Today I read about a generalization of the no-retraction theorem here which states the following:

Then there is no smooth mapping $f:M\to \partial M$ such that the restriction $f_{|\partial M}: \partial M \to \partial $ is the identity, where $M$ is a compact manifold with boundary $\partial M$ and $f_{|\partial M}$ denotes the restriction of the function $f$ to the boundary of the manifold $M.$

I know this theorem to be true for balls in $\mathbb{R}^n,$, however, the problem I am working on requires me to apply this theorem on a cube domain $\mathbb{D} = [-1,1]^3$ in $\mathbb{R}^3.$ So my question is whether the domain $\mathbb{D}$ is a compact manifold? Any hints/suggestions will be much appreciated.

Answer 1

Indeed, a cube is homeomorphic to a closed ball in the usual metric, so anything topological that applies to the closed ball also applies to a cube.

Answer 2

$\mathbb{D}$ is a compact manifold with boundary. Once you know it is a manifold with boundary, it is quickly compact, by the Heine-Borel Theorem (because it is closed and bounded).

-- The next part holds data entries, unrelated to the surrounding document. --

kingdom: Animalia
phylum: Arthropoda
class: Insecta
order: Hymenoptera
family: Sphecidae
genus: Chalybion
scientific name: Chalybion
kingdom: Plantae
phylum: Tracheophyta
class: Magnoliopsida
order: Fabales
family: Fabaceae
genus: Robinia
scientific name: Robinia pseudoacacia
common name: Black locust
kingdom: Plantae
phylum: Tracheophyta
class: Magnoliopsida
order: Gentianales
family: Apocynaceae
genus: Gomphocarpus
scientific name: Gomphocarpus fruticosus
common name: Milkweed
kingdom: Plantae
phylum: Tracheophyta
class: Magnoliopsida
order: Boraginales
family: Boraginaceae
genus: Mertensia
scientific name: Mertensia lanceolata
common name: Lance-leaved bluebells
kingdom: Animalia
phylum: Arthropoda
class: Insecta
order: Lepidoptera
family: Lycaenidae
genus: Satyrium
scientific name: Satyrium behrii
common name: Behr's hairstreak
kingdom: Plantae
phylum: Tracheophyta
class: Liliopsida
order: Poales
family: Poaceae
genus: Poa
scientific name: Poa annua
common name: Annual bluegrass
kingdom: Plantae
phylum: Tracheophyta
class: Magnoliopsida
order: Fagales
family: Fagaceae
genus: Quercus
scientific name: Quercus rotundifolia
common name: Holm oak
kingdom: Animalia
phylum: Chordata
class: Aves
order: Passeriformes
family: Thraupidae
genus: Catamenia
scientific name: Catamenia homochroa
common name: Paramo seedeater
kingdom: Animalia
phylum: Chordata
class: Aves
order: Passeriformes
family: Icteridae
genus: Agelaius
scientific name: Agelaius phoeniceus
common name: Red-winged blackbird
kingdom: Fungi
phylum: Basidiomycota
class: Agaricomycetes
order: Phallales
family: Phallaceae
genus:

You can verify it is a manifold with boundary either by finding charts into $\mathbb{H}^3$ (which takes a little bit of effort at corners and edges) or by considering the map $f:\mathbb{D} \to \overline{B_1(0, 0, 0)},$

where $$f(x, y, z) = \frac{\max(|x|, |y|,|z|)}{\sqrt{x^2+y^2+z^2}}(x, y, z)$$ if $(x, y, z)\ne (0, 0, 0),$ and $f(0, 0, 0) = 0.$

($\overline{B_1(0, 0, 0)}$ is the closed unit ball around the origin.)

Then, $f$ is diffeomorphic, and charts for $\mathbb{D}$ can be obtained from charts on $\overline{B_1(0, 0, 0)}$ using $f$. For instance, if $$\varphi: U\subset \overline{B_1(0, 0, 0)} \to \mathbb{H}^n$$ is a chart for $\overline{B_1(0, 0, 0)}$, $$\varphi\circ f: f^{-1}(U)\to \mathbb{H}^n$$ gives a chart for $\mathbb{D}.$

Answer 3

There's a bit of awkwardness since the theorem you want to use applies to smooth manifolds, and the restriction of the smooth structure from $\mathbb{R}^3$ to the cube is not a smooth structure.

But it's also true if we forget differential topology and only worry about continuous maps: the boundary of the cube has non-trivial $H^2$, so the identity map from the boundary to itself can't factor through the cube, which has trivial $H^2$.